# [What to do]
Each line of the data below that contains "none" must be copied.

# [Record set]
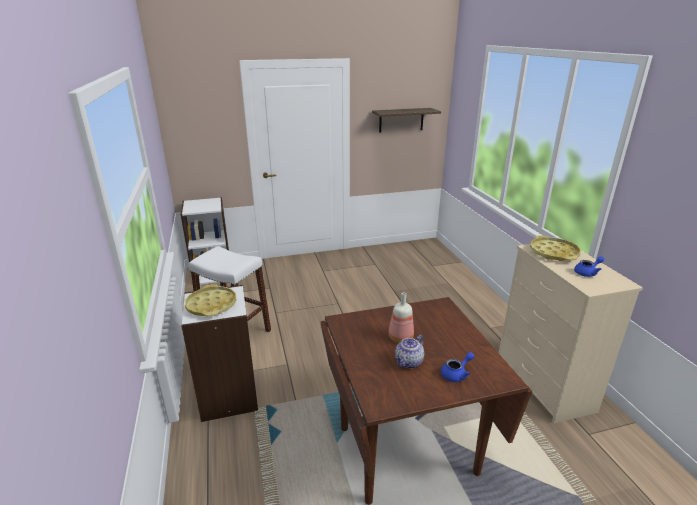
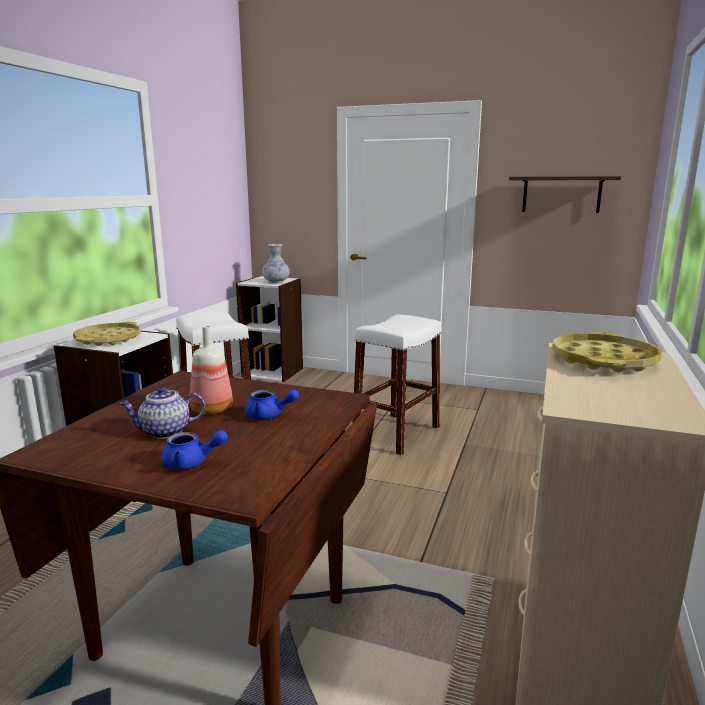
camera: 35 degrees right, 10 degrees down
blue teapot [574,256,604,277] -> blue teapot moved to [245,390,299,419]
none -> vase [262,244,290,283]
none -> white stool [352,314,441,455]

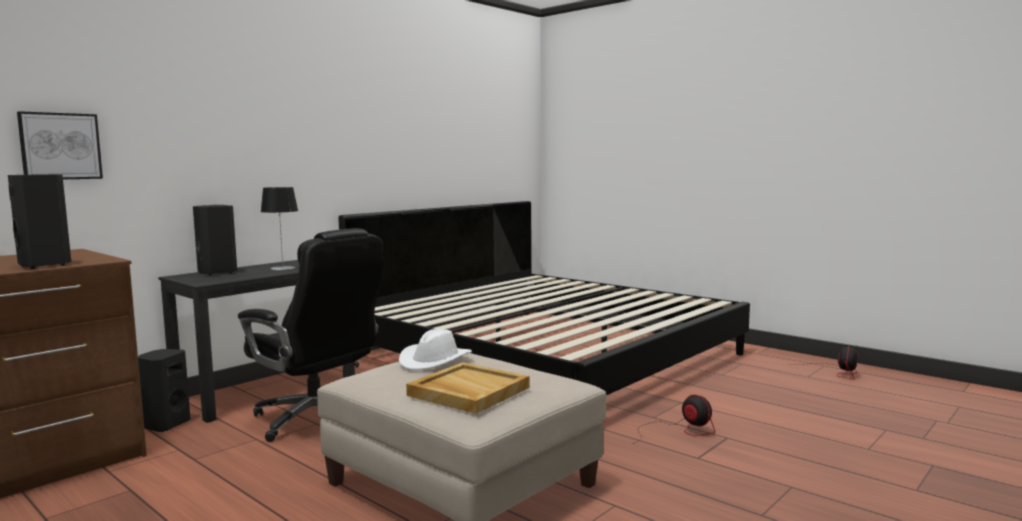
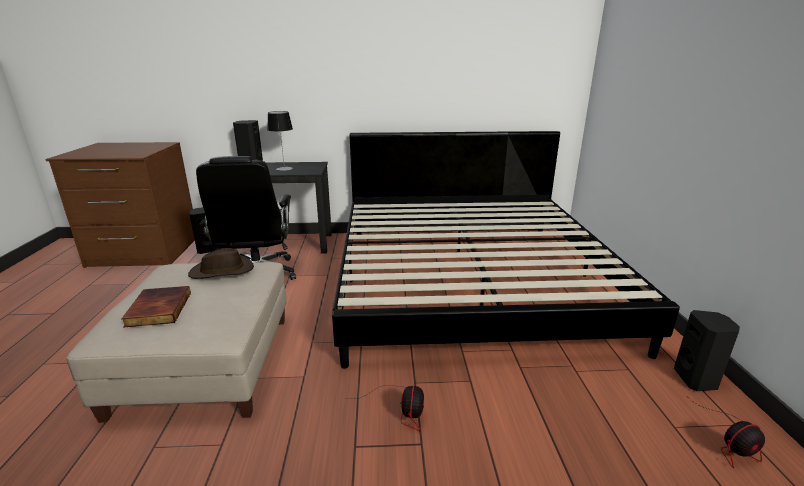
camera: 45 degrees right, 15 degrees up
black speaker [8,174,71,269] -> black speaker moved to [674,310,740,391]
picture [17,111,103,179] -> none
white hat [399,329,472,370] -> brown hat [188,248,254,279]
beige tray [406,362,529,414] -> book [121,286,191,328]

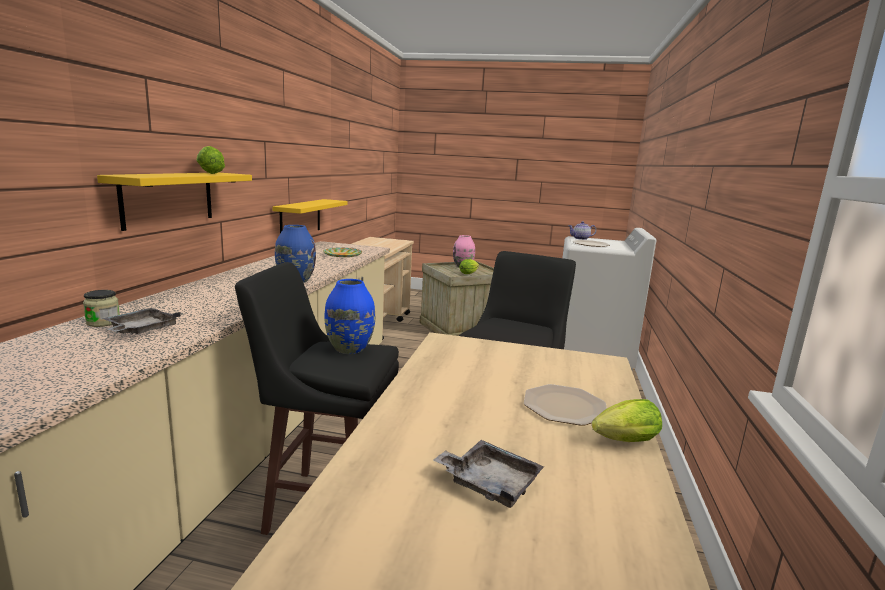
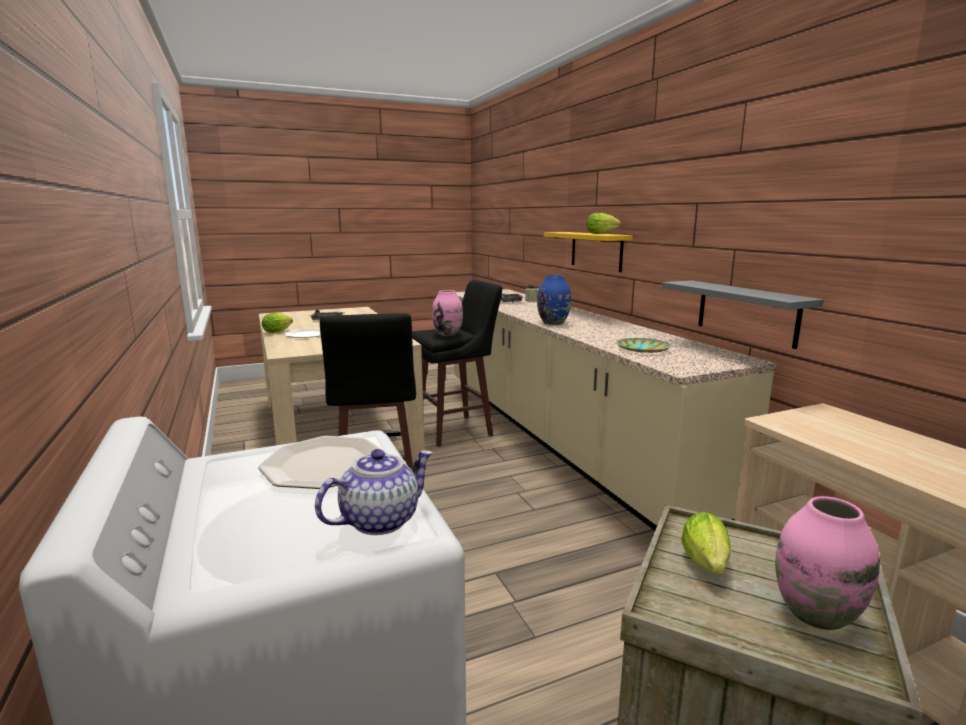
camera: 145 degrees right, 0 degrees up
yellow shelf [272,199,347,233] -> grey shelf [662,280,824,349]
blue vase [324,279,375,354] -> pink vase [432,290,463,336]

# [Response]
none -> vase [262,244,290,283]
none -> white stool [352,314,441,455]
picture [17,111,103,179] -> none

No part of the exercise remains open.